How advisers can help Gen Xers with estate planning

February 19, 2019

By Amanda Schiavo at Financial Planning on February 13, 2019

Like any fan of nostalgic TV can attest, the middle child often feels neglected (“The Brady Bunch,” anyone?) Whether middle-child syndrome is sound science or pop psychology, clients of a certain age can still feel the way young Jan Brady did in the early 1970s — held captive between older and younger generations.

Dubbed the sandwich generation, clients between 40 and 50 years of age can be pressured from two sides with financial and emotional burdens that involve caring for older, possibly ill, parents while also supporting their children, whether they are grown or not.

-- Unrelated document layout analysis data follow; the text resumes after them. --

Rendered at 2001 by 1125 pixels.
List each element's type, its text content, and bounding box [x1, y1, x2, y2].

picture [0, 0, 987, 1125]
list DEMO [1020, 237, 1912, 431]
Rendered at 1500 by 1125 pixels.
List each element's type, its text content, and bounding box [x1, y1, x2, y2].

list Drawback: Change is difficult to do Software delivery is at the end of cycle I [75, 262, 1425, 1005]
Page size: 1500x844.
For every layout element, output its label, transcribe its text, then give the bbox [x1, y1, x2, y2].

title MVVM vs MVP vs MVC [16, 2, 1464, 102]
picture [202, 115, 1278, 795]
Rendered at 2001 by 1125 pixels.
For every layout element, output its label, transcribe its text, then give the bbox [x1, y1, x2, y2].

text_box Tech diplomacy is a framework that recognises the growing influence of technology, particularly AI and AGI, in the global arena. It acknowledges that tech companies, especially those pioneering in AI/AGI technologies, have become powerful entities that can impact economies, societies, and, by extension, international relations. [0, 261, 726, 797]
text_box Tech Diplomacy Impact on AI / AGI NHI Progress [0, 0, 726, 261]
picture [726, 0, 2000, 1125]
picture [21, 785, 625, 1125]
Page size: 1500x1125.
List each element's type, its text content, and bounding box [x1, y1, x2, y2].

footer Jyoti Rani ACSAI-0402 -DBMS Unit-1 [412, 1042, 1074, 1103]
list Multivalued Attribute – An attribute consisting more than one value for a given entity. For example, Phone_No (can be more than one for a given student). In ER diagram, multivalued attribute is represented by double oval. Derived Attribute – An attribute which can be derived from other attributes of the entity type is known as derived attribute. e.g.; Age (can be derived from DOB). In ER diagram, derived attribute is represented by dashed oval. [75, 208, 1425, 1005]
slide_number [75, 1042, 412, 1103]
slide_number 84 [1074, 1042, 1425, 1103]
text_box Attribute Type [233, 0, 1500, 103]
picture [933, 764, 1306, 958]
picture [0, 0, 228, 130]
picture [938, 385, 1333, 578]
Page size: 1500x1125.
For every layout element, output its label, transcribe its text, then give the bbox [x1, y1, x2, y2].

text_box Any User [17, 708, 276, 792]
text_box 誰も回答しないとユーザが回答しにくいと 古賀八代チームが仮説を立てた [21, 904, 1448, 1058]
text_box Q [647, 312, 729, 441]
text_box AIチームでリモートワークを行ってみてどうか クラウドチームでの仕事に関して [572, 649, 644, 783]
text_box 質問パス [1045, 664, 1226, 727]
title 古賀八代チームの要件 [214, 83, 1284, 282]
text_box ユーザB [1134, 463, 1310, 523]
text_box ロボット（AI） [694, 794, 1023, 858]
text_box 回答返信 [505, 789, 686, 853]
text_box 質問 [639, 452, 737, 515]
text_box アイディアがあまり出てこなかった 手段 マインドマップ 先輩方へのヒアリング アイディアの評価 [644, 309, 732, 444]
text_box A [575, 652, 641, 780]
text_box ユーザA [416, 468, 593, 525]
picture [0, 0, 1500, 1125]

“When planning for the sandwich generation we spend a lot of time on conversations about who else they are caring for? Who else are you helping pay expenses for? Who else is important in your life?” says Angie O’Leary, head of wealth planning at RBC Wealth Management. “Asking these questions and finding out who else is a financial impact to the client is really important.”

These conversations can be difficult and clients may not be willing to discuss topics relating to their parents’ old age or letting their kids fend for themselves. But they’ve just got to “embrace the awkward,” says Jen McGarry, head of client risk prevention at RBC.

About 19% of adults currently assist an older family member in some way, according to a recent poll from RBC and Ipsos. Additionally, 21% of respondents say they offer financial assistance to a child over the age of 18. And parents in higher income households are most likely to be supporting adult children at 25%.

“Parents tend to underestimate by a long shot how much they still financially support their kids,” O’Leary says. “When you dig into it a little bit more, really understanding how much [clients] are going to need in retirement for their own expenses, you find out that some of that gap between what they’re spending on themselves vs. what’s not getting saved is going to their kids.”

Clients need to know it’s okay to say no to a family member if helping them out financially is going to be damaging to the client’s own retirement. But when it comes to family, emotions run high and loyalties run deep.

With that in mind, there are steps advisors can take to help secure their clients’ futures. First, contemplate developing an estate plan with structured considerations. This can include specific ages for distribution of funds, specific reasons or expenses for distribution of funds prior to said ages.

Advisors can also implement protections of funds for specific beneficiaries for special needs considerations — disabilities or substance abuse — “especially if there is a need to preserve the right to potential government benefits,” says advisor Sandra Adams of Center for Financial Planning.

Estate planning considerations for older adult parents could include the same special needs trusts language to allow access to eligibility for Medicaid and/or veteran’s benefits, Adams notes. Should the need for-long term care arise, paid caregiver contracts allowing for the adult child to provide care to a parent would be helpful for both parties.